Muhammed Karbani, MC

Canadian Certified Counsellor

"You've been handling it on your own long enough."

Muhammed Karbani, a Canadian Certified Counsellor in Calgary AB.

Hi, I'm Muhammed. If you're here, something isn't working anymore. Maybe it's the anger that flares before you can catch it - the outburst you swore wouldn't happen again. The drink or the habit that started as a way to cope and quietly became the problem. Or the feeling that you're going through the motions of a life that doesn't actually fit.

You're not weak for struggling with it. Those behaviors worked for you once. But the version of your life they were built for isn't the one you're living anymore.

As a Canadian Certified Counsellor, I work with men navigating anger, addiction, and the patterns that keep pulling them backward. I also work with women, but men's issues are my specialty.

I know that most men don't show up to therapy saying "I think I have unresolved trauma." They show up saying "I keep blowing up at the people I love" or "I can't stop drinking" or "I don't know why I feel like this." That's the front door. We start there.

What's Underneath

Here's what I've learned: anger and addiction rarely exist on their own. There's almost always something deeper running the show - a childhood wound, a loss that never got processed, years of burying what you actually feel. That short fuse, that need to control everything, that voice telling you not to trust anyone. Those don't come from nowhere.

This is where my training in Accelerated Resolution Therapy (ART) comes in. ART is a rapid, evidence-based approach that helps the brain reprocess the memories and experiences fuelling the behavior on the surface. We don't have to spend months circling the wound. We can work with it directly, efficiently, and at a pace that doesn't feel overwhelming.

Combined with Cognitive Behavioral Therapy, Motivational Interviewing, and a person-centred approach grounded in my Master of Counselling from Gonzaga University, we address what brought you in and what's been driving it.

Your Pace, Your Terms

I'm not going to push you into the deep end on day one. Early sessions are about getting comfortable, figuring out what makes you tick, and deciding I'm someone worth being honest with. That part isn't a warm-up. It's the work.

I bring a particular understanding of what it's like to move through the world as a man of colour - the masks we learn to wear, the emotions we're taught to bury, and the quiet cost of holding it all together. This is the space where nobody expects you to perform strength.

You can be frustrated, confused, skeptical, even funny. Especially funny. I'm a huge nerd with a good sense of humour, and therapy with me feels like a real conversation, not a lecture.

The Bigger Picture

If a concept doesn't click one way, I'll explain it three more ways until it does. My clients don't leave with vague homework. They leave with something that makes sense on a Tuesday night when it actually matters.

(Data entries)

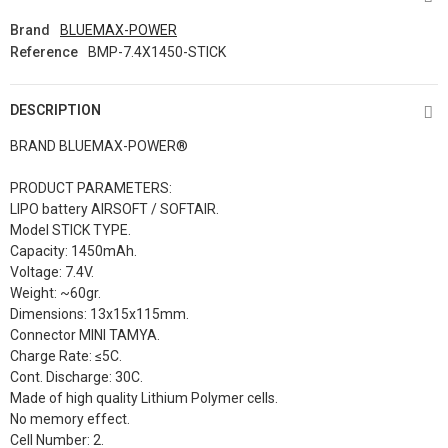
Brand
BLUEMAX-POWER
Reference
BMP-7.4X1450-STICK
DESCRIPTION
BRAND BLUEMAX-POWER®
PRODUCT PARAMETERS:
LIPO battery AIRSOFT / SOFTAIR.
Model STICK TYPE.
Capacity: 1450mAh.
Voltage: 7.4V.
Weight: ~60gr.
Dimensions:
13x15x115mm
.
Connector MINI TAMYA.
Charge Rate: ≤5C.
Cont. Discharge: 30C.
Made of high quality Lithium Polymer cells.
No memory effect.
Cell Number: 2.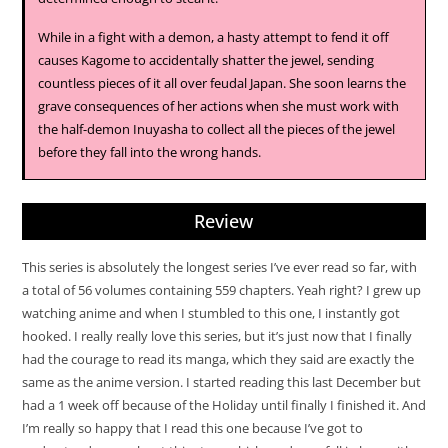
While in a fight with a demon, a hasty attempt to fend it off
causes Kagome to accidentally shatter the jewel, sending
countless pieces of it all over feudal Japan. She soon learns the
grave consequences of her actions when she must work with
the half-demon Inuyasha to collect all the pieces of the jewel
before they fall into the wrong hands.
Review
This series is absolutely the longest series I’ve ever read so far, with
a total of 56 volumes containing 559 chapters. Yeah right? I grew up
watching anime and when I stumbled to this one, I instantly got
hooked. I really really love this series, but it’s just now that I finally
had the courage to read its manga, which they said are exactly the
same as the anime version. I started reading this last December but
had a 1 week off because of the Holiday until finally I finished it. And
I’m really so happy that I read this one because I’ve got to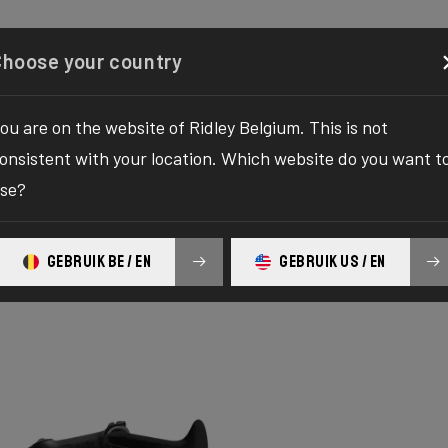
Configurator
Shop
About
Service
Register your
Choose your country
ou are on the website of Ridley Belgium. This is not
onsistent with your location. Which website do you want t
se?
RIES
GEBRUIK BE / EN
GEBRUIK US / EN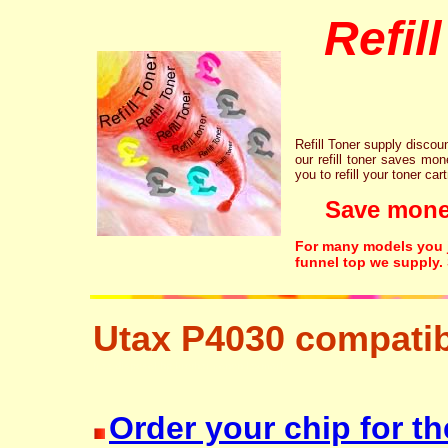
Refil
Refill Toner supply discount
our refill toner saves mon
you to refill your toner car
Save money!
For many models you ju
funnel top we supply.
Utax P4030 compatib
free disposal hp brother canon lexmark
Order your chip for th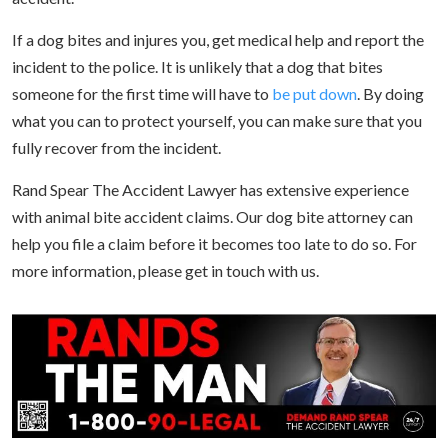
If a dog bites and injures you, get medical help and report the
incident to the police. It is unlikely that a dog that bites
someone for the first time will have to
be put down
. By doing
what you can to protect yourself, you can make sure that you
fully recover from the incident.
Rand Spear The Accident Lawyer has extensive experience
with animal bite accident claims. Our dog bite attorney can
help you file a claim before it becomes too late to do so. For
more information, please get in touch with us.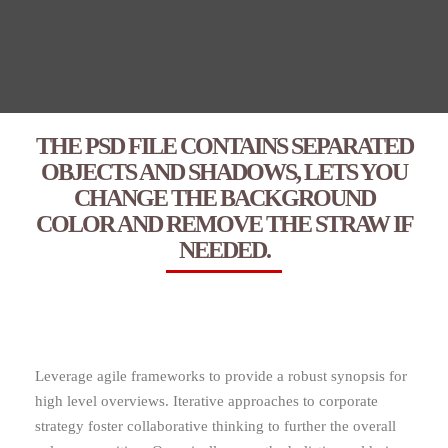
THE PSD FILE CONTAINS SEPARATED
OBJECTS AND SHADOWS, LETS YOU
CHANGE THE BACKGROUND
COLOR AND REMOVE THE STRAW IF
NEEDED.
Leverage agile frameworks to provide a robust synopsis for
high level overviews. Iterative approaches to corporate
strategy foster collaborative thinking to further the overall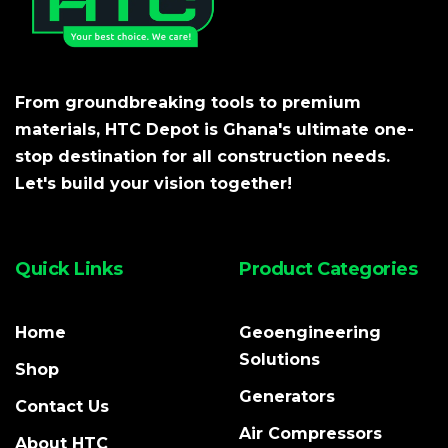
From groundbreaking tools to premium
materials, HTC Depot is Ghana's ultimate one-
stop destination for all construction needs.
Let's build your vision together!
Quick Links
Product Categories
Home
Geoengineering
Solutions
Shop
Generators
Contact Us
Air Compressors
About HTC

#### Aim of the exercise:
Answer these about the counsellor's page:
1. In what city does Muhammed Karbani practice?
2. What does the abbreviation ART stand for?
3. Which university granted his Master of Counselling?

#### Response to this task:
1. Calgary, AB
2. Accelerated Resolution Therapy
3. Gonzaga University